Les contrôles que l'auditeur testera

L'audit testera l'efficacité opérationnelle de vos contrôles, pas seulement leur existence. Quatre tests courants touchent à la surveillance.

  • Exemple de changements d'accès : l'auditeur choisit 5 à 10 entrées du journal d'audit et vous demande de démontrer le ticket ou la demande de modification correspondante. Assurez-vous que votre processus de gestion des modifications est suivi en dehors de l'outil de surveillance lui-même.
  • Exemple d'incidents : l'auditeur choisit 3 à 5 incidents de la période et demande la piste de réponse. Préparez vos guides de procédures et votre modèle de postmortem.
  • Inventaire des clés API : l'auditeur demande qui a des clés API, quand elles ont été utilisées en dernier et si les portées sont appropriées. Effectuez un examen trimestriel des clés et documentez-le.
  • Couverture de surveillance : l'auditeur demande comment vous décidez quoi surveiller. Ayez une politique écrite qui nomme les critères ; une réponse non documentée « nous savons ce qui est important » échoue au test.
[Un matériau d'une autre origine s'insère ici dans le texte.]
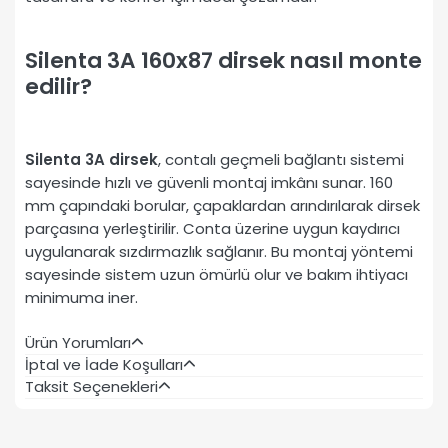
Silenta 3A 160x87 dirsek nasıl monte
edilir?
Silenta 3A dirsek
, contalı geçmeli bağlantı sistemi
sayesinde hızlı ve güvenli montaj imkânı sunar. 160
mm çapındaki borular, çapaklardan arındırılarak dirsek
parçasına yerleştirilir. Conta üzerine uygun kaydırıcı
uygulanarak sızdırmazlık sağlanır. Bu montaj yöntemi
sayesinde sistem uzun ömürlü olur ve bakım ihtiyacı
minimuma iner.
Ürün Yorumları
İptal ve İade Koşulları
Taksit Seçenekleri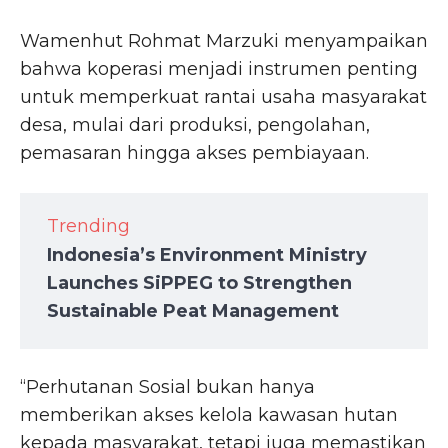
Wamenhut Rohmat Marzuki menyampaikan
bahwa koperasi menjadi instrumen penting
untuk memperkuat rantai usaha masyarakat
desa, mulai dari produksi, pengolahan,
pemasaran hingga akses pembiayaan.
Trending
Indonesia’s Environment Ministry
Launches SiPPEG to Strengthen
Sustainable Peat Management
“Perhutanan Sosial bukan hanya
memberikan akses kelola kawasan hutan
kepada masyarakat, tetapi juga memastikan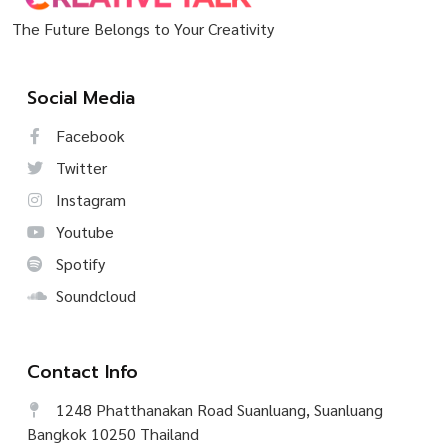
The Future Belongs to Your Creativity
Social Media
Facebook
Twitter
Instagram
Youtube
Spotify
Soundcloud
Contact Info
1248 Phatthanakan Road Suanluang, Suanluang
Bangkok 10250 Thailand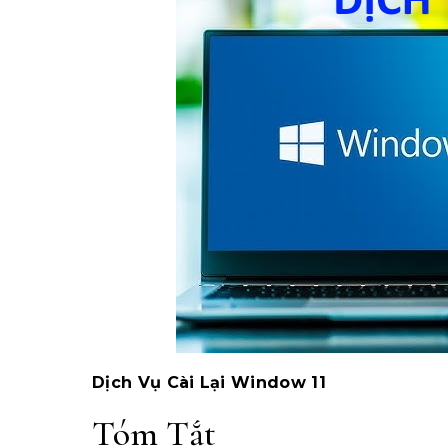
Dịch Vụ Cài Lại Window 11
Tóm Tắt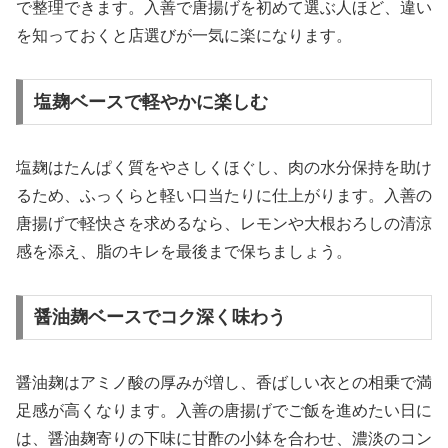
で整理できます。入善で唐揚げを初めて選ぶ人ほど、違い
を知っておくと店選びが一気に楽になります。
塩麹ベースで軽やかに楽しむ
塩麹はたんぱく質をやさしくほぐし、肉の水分保持を助け
るため、ふっくらと軽い口当たりに仕上がります。入善の
唐揚げで軽快さを求めるなら、レモンや大根おろしの清涼
感を添え、脂のキレを最後まで保ちましょう。
醤油麹ベースでコク深く味わう
醤油麹はアミノ酸の厚みが増し、香ばしい衣との相乗で満
足感が高くなります。入善の唐揚げでご飯を進めたい日に
は、醤油麹寄りの下味に甘酢の小鉢を合わせ、濃淡のコン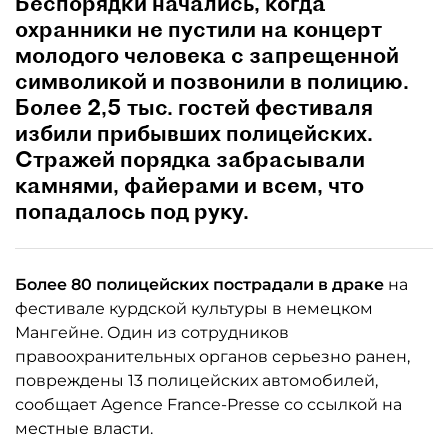
Беспорядки начались, когда
охранники не пустили на концерт
молодого человека с запрещенной
символикой и позвонили в полицию.
Более 2,5 тыс. гостей фестиваля
избили прибывших полицейских.
Стражей порядка забрасывали
камнями, файерами и всем, что
попадалось под руку.
Более 80 полицейских пострадали в драке
на
фестивале курдской культуры в немецком
Мангейне. Один из сотрудников
правоохранительных органов серьезно ранен,
повреждены 13 полицейских автомобилей,
сообщает Agence France-Presse со ссылкой на
местные власти.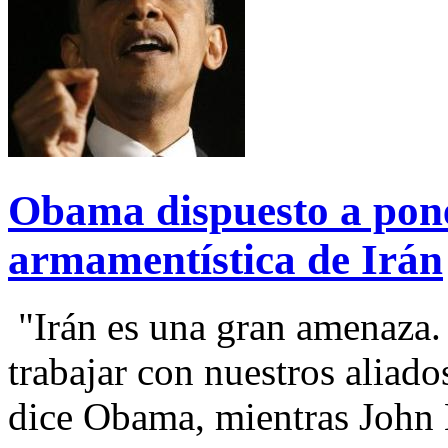
Obama dispuesto a pone
armamentística de Irán
"Irán es una gran amenaza.
trabajar con nuestros aliado
dice Obama, mientras John 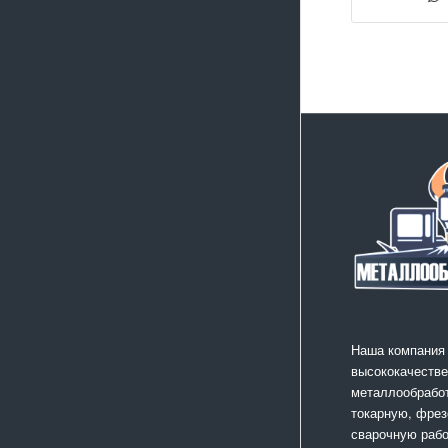
Наша компания
высококачестве
металлообработ
токарную, фрез
сварочную раб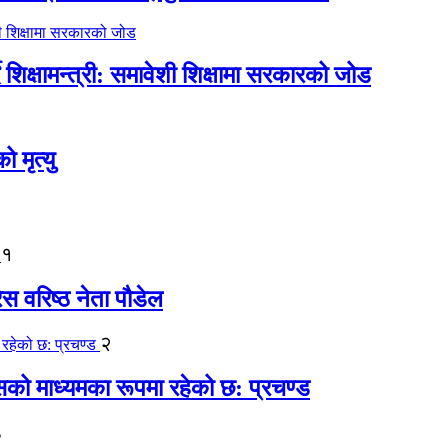
िक्षामन्त्री: समावेशी शिक्षामा सरकारको जोड
मृत्यु
१
ेस वरिष्ठ नेता पौडेल
२
कासको माध्यमका रूपमा रहेको छ: प्रचण्ड
३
Les contrôles du côté du fournisseur à vérifier

Le rapport SOC 2 de votre fournisseur de surveillance fait partie de votre audit. L'auditeur le demandera.

Vérifiez avant de vous engager : le fournisseur a-t-il un rapport SOC 2 de Type 2 ? Quand a-t-il été émis et quelle est la période opérationnelle ? Les critères pertinents (AV, CC) sont-ils couverts ? Y a-t-il une section Considérations relatives à l'entité utilisateur qui énumère les contrôles que vous êtes responsable de mettre en œuvre en complément du fournisseur ? Prenez cela au sérieux ; un fournisseur sans rapport SOC 2 actuel peut compromettre votre audit.

L'ensemble de contrôles minimum pour réussir un audit SOC 2 sur la surveillance

Utilisez un outil de surveillance qui produit des journaux d'accès utilisateur, des journaux de modification de configuration, des journaux d'incident et des journaux d'action administrative avec au moins 13 mois de rétention. Maintenez une politique de surveillance écrite qui nomme les services que vous couvrez et les critères d'ajout de nouveaux services. Suivez les modifications de configuration via un système de tickets ou une PR git afin que chaque modification ait une justification documentée. Examinez les clés API trimestriellement. Organisez un exercice de simulation annuel de réponse aux incidents. Documentez tout. Avec ces cinq contrôles en place, la surveillance est approuvée lors de votre audit SOC 2, pas un obstacle.